The test set constructed in the study achieved satisfactory results, where pixel accuracy was 99%, mean intersection over union was 0.69, negative predictive value was 98.74%, and positive predictive value was 94.27%. The model parameter was 46.38 M, the float calculation was 467.2 G, and the time length to segment and recognize a picture was 0.6 s.

CONCLUSION

Constructing a segmentation network based on deep learning to segment and recognize angiodysplasias lesions is an effective and feasible method for diagnosing angiodysplasias lesions.
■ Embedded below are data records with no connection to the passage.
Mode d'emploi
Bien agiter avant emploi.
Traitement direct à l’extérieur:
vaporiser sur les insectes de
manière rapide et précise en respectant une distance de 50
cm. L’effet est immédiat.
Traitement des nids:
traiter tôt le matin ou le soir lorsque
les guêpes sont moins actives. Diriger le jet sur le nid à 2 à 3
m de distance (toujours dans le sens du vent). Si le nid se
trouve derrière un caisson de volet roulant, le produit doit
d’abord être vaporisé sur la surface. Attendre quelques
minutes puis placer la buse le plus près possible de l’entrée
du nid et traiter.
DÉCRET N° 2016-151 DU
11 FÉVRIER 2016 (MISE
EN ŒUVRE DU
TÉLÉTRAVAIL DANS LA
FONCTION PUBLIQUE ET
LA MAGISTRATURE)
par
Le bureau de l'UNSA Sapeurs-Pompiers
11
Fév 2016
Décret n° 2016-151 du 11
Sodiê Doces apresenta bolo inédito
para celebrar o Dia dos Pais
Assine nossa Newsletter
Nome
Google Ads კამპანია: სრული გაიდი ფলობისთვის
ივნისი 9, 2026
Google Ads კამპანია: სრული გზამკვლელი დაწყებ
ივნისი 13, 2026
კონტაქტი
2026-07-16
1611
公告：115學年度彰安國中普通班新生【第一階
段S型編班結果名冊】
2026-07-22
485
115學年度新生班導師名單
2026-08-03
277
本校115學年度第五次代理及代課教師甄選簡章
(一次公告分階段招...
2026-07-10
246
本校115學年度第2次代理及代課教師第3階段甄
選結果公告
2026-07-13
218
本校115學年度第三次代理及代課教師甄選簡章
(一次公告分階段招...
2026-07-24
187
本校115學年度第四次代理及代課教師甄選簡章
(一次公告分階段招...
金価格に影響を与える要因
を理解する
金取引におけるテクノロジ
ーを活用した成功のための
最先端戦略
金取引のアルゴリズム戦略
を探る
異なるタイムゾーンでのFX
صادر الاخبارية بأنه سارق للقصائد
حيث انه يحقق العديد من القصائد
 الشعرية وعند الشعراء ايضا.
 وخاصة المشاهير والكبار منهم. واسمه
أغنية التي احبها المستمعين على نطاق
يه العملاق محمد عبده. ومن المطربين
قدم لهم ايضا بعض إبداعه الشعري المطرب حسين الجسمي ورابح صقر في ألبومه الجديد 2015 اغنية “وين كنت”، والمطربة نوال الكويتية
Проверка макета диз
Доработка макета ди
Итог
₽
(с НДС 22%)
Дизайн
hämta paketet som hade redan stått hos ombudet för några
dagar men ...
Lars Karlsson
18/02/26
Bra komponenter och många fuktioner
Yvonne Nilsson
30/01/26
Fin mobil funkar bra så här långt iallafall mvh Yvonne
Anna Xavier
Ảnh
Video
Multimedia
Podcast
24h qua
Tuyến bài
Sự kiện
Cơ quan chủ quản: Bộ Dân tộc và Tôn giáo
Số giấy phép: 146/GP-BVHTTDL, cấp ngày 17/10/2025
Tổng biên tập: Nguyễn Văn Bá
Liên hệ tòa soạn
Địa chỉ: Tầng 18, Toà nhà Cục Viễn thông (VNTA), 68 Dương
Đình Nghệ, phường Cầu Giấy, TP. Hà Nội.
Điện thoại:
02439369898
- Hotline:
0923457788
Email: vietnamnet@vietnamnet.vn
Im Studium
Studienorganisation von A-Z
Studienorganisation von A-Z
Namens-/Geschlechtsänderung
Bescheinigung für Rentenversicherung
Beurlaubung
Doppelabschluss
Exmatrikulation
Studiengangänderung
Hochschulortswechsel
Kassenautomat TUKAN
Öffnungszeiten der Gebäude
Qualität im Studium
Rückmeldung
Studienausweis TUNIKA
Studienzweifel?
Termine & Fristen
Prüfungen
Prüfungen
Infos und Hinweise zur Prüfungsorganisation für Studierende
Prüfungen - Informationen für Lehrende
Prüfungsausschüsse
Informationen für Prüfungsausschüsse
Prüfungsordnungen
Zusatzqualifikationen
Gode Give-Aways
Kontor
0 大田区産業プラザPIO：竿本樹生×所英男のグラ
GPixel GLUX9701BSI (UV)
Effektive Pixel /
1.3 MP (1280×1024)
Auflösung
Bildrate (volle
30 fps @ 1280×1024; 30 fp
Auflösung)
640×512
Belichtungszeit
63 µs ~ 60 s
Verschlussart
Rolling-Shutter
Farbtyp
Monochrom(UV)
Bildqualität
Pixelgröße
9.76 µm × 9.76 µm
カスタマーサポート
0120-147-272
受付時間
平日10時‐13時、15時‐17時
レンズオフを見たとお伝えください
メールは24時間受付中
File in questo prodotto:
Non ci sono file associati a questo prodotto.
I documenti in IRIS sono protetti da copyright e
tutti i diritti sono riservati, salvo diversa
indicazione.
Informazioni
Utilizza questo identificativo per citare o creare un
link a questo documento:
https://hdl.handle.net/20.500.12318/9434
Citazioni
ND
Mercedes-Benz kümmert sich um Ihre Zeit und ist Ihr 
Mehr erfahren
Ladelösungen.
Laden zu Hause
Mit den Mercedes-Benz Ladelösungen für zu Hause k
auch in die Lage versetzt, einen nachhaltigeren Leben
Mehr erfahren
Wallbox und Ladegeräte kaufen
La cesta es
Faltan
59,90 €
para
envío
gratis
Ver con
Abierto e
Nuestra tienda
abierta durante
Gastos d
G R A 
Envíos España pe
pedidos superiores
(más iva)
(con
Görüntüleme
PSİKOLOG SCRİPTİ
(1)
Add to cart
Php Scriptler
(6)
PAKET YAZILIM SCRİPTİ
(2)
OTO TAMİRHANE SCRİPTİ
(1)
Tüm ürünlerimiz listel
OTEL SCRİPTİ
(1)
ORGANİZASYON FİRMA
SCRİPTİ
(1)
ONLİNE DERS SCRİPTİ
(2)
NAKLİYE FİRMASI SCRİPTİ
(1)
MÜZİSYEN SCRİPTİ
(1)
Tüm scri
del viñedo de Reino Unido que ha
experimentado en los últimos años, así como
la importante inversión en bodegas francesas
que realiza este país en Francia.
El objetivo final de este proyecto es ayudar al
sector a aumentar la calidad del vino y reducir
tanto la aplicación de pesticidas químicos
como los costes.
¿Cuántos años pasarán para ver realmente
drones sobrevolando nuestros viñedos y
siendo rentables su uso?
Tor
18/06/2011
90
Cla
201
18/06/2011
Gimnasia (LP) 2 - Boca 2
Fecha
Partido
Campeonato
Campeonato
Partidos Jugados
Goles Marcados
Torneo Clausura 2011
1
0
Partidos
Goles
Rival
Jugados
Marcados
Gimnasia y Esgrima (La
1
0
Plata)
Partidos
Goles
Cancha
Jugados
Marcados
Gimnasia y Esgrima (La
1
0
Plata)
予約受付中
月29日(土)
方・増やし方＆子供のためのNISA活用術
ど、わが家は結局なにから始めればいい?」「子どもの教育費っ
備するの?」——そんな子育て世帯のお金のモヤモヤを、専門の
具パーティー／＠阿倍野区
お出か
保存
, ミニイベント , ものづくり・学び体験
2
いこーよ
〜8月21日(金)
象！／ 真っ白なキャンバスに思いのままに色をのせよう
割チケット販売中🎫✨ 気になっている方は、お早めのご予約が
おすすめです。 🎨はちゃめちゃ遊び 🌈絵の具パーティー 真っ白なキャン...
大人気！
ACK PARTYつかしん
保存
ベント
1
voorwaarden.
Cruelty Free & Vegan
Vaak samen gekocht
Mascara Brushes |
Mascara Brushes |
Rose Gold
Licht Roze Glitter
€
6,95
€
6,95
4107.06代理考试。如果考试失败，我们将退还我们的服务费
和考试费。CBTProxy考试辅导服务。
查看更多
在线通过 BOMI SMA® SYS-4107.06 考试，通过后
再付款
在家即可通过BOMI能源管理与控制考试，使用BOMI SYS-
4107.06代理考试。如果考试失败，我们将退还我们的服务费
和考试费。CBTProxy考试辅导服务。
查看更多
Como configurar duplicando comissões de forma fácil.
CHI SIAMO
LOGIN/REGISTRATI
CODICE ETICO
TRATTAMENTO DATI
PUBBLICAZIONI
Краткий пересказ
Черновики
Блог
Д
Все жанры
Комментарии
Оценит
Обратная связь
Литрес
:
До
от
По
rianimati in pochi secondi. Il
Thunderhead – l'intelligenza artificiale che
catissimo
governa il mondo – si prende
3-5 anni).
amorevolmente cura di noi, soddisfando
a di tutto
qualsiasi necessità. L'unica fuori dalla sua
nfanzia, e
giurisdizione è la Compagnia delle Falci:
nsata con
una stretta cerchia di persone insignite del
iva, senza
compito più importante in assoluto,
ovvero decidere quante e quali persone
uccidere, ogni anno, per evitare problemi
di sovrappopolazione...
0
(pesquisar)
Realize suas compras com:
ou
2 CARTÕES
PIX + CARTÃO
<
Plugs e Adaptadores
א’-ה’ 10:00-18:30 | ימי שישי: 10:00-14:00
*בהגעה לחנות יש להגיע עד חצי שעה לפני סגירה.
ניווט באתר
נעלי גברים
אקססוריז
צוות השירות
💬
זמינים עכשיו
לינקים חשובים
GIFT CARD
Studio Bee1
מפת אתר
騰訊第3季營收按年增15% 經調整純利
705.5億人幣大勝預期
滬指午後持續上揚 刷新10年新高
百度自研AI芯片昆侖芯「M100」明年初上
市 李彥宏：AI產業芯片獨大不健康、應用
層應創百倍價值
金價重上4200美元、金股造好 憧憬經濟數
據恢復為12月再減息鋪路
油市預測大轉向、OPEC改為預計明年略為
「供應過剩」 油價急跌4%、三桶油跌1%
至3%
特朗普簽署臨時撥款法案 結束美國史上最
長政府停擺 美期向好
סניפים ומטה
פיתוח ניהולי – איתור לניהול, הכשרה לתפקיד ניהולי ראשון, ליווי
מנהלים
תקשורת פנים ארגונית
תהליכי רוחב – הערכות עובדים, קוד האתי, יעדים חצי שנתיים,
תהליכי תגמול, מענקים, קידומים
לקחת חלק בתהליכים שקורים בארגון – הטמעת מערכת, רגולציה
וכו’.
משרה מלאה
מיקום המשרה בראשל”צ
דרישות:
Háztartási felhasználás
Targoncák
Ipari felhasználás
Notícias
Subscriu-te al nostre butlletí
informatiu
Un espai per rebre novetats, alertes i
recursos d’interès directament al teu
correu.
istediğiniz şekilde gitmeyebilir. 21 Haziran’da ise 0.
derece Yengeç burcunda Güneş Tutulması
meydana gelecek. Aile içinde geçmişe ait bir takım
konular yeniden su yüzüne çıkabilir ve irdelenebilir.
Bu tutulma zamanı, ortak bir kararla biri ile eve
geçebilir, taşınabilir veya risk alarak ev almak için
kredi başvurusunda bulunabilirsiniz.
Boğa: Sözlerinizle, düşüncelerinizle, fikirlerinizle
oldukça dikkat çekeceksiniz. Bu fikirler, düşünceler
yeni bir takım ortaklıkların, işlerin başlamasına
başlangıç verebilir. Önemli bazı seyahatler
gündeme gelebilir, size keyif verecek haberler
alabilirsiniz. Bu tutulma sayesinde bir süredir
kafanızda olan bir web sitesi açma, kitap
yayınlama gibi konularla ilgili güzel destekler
Keywords: Artificial intelligence, Image segmentation, Capsule endoscopy, Angiodysplasias

Core Tip: Small intestinal vascular malformation (vascular dysplasia) is a common cause of small intestinal bleeding. Herein, we proposed a semantic recognition segmentation network to recognize small intestinal vascular malformation lesions. This method can assist doctors in identifying lesions, improving the detection rate of intestinal vascular dysplasia, realizing automatic disease detection, and shortening the capsule endoscopy reading time.